(Beginning of Exercise data)
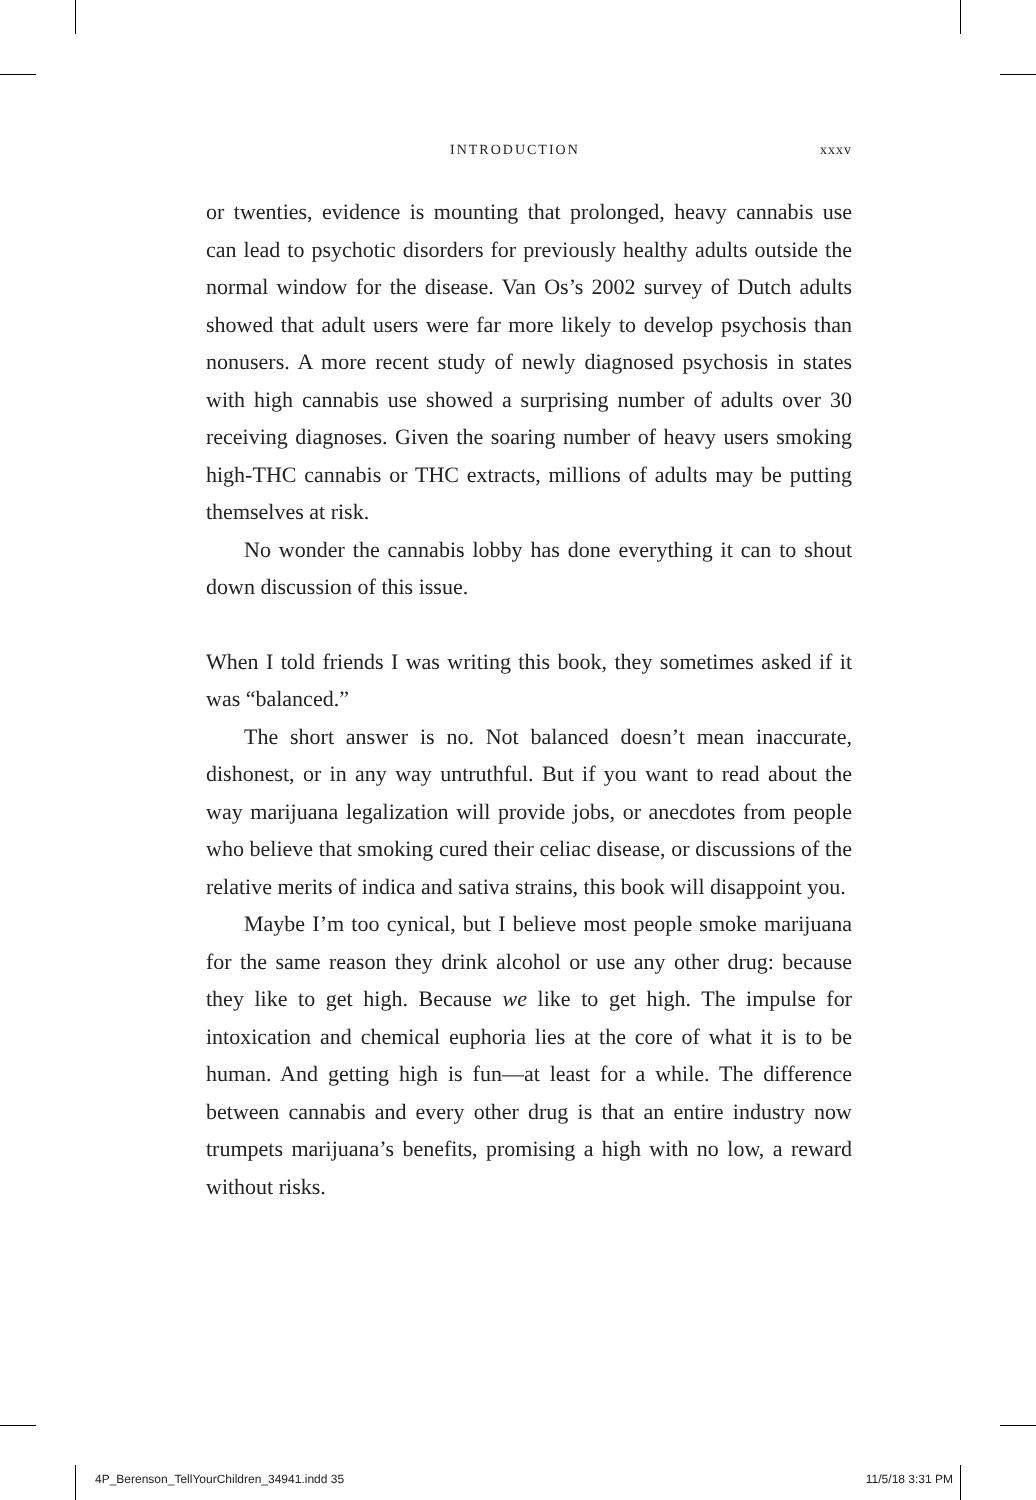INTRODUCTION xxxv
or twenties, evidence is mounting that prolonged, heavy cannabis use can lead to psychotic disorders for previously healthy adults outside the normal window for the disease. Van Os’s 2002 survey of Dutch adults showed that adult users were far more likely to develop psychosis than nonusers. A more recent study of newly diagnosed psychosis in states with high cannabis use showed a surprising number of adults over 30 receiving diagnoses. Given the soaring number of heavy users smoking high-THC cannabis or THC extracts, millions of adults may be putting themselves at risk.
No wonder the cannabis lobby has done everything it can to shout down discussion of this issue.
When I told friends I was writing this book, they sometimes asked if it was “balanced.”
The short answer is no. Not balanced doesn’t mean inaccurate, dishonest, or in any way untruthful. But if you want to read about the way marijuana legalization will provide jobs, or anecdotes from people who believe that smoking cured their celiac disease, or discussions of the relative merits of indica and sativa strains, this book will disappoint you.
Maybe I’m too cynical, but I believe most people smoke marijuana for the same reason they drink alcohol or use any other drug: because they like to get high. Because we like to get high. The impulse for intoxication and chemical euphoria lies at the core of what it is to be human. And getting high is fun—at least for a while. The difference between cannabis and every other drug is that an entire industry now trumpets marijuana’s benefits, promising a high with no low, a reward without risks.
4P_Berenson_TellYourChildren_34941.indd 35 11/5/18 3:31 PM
(End of Exercise data)
What to produce - All lines from the one with "When I told" through the final line above are to be quoted exactly; quote no other line.

Task answer -
When I told friends I was writing this book, they sometimes asked if it was “balanced.”
The short answer is no. Not balanced doesn’t mean inaccurate, dishonest, or in any way untruthful. But if you want to read about the way marijuana legalization will provide jobs, or anecdotes from people who believe that smoking cured their celiac disease, or discussions of the relative merits of indica and sativa strains, this book will disappoint you.
Maybe I’m too cynical, but I believe most people smoke marijuana for the same reason they drink alcohol or use any other drug: because they like to get high. Because we like to get high. The impulse for intoxication and chemical euphoria lies at the core of what it is to be human. And getting high is fun—at least for a while. The difference between cannabis and every other drug is that an entire industry now trumpets marijuana’s benefits, promising a high with no low, a reward without risks.
4P_Berenson_TellYourChildren_34941.indd 35 11/5/18 3:31 PM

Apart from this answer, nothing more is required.